AR Nanda. "It would have happened at its own slow pace in another 10 years."

Backlash

In the early 1980s, objections to the population control movement began to

grow, especially in the United States.

In Washington, the new Reagan administration removed financial support for any

programmes that involved abortion or sterilisation.

Start Quote

if you give women the tools they need - education, employment, contraception,

safe abortion - then they will make the choices that benefit society

Adrienne Germain

The broad alliance to stem birth rates was beginning to dissolve and the debate

become more polarised along political lines.

While some on the political right had moral objections to population control,

some on the left saw it as neo-colonialism.

Faith groups condemned it as a Western attack on religious values, but women's

groups feared changes would mean poor women would be even less well-served.

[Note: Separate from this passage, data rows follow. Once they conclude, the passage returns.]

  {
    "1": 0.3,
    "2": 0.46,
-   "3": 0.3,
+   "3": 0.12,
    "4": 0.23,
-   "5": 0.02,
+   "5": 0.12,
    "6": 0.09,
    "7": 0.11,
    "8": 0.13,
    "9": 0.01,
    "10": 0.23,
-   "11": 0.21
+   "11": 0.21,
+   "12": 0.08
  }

By the time of a major UN conference on population and development in Cairo in

1994, women's groups were ready to strike a blow for women's rights, and they

won.

The conference adopted a 20-year plan of action, known as the Cairo consensus,

which called on countries to recognise that ordinary women's needs - rather

than demographers' plans - should be at the heart of population strategies.

After Cairo

Today's record-breaking global population hides a marked long-term trend

towards lower birth rates, as urbanisation, better health care, education and

access to family planning all affect women's choices.

With the exception of sub-Saharan Africa and some of the poorest parts of

India, we are now having fewer children than we once did - in some cases,

failing even to replace ourselves in the next generation. And although total

numbers are set to rise still further, the peak is now in sight.

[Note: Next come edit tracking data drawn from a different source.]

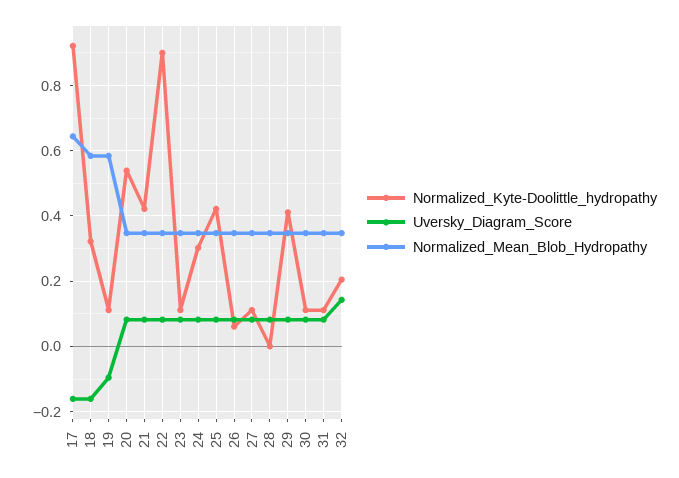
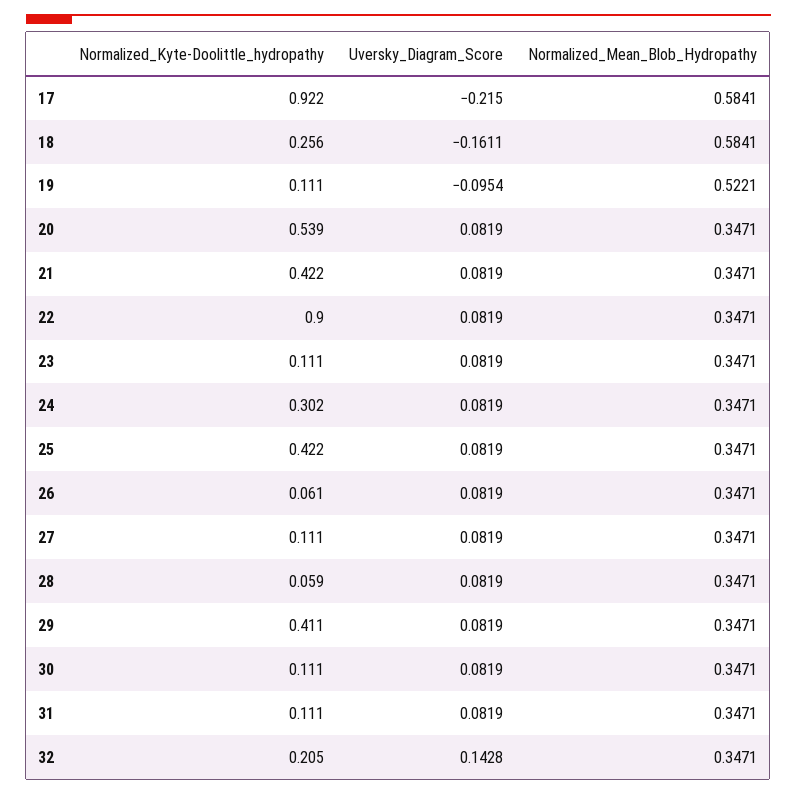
  {
    "Normalized_Kyte-Doolittle_hydropathy": {
      "17": 0.922,
-     "18": 0.32,
+     "18": 0.256,
      "19": 0.111,
      "20": 0.539,
      "21": 0.422,
      "22": 0.9,
      "23": 0.111,
      "24": 0.302,
      "25": 0.422,
      "26": 0.061,
      "27": 0.111,
-     "28": 0,
+     "28": 0.059,
      "29": 0.411,
      "30": 0.111,
      "31": 0.111,
      "32": 0.205
    },
    "Uversky_Diagram_Score": {
-     "17": -0.16,
+     "17": -0.215,
      "18": -0.1611,
      "19": -0.0954,
      "20": 0.0819,
      "21": 0.0819,
      "22": 0.0819,
      "23": 0.0819,
      "24": 0.0819,
      "25": 0.0819,
      "26": 0.0819,
      "27": 0.0819,
      "28": 0.0819,
      "29": 0.0819,
      "30": 0.0819,
      "31": 0.0819,
      "32": 0.1428
    },
    "Normalized_Mean_Blob_Hydropathy": {
-     "17": 0.64,
+     "17": 0.5841,
      "18": 0.5841,
-     "19": 0.58,
+     "19": 0.5221,
      "20": 0.3471,
      "21": 0.3471,
      "22": 0.3471,
      "23": 0.3471,
      "24": 0.3471,
      "25": 0.3471,
      "26": 0.3471,
      "27": 0.3471,
      "28": 0.3471,
      "29": 0.3471,
      "30": 0.3471,
      "31": 0.3471,
      "32": 0.3471
    }
  }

Chinese poster from the 1960s of mother and baby, captioned: Practicing birth

control is beneficial for the protection of the health of mother and child

China promoted birth control before implementing its one-child policy

Assuming that this trend continues, total numbers will one day level off, and

even fall. As a result, some believe the sense of urgency that once surrounded

population control has subsided.

The term population control itself has fallen out of fashion, as it was deemed

to have authoritarian connotations. Post-Cairo, the talk is of women's rights

and reproductive rights, meaning the right to a free choice over whether or not

to have children.

According to Adrienne Germain, that is the main lesson we should learn from the

past 50 years.

"I have a profound conviction that if you give women the tools they need -

education, employment, contraception, safe abortion - then they will make the

choices that benefit society," she says.

"If you don't, then you'll just be in an endless cycle of trying to exert

control over fertility - to bring it up, to bring it down, to keep it stable.

And it never comes out well. Never."

Nevertheless, there remain to this day schemes to sterilise the less well-off,

often in return for financial incentives. In effect, say critics, this amounts

to coercion, since the very poor find it hard to reject cash.

"The people proposing this argue 'Don't worry, everything' s fine now we have

voluntary programmes on the Cairo model'," says Betsy Hartmann.

"But what they don't understand is the profound difference in power between

rich and poor. The people who provide many services in poor areas are already

prejudiced against the people they serve."

Work in progress

For Mohan Rao, it is an example of how even the Cairo consensus fails to take

account of the developing world.

"Cairo had some good things," he says. "However Cairo was driven largely by

First World feminist agendas. Reproductive rights are all very well, but [there

needs to be] a whole lot of other kinds of enabling rights before women can

access reproductive rights. You need rights to food, employment, water, justice

and fair wages. Without all these you cannot have reproductive rights."

Perhaps, then, the humanitarian ideals of Cairo are still a work in progress.

Meanwhile, Paul Ehrlich has also amended his view of the issue.

If he were to write his book today, "I wouldn't focus on the poverty-stricken

masses", he told the BBC.

"I would focus on there being too many rich people. It's crystal clear that we

can't support seven billion people in the style of the wealthier Americans."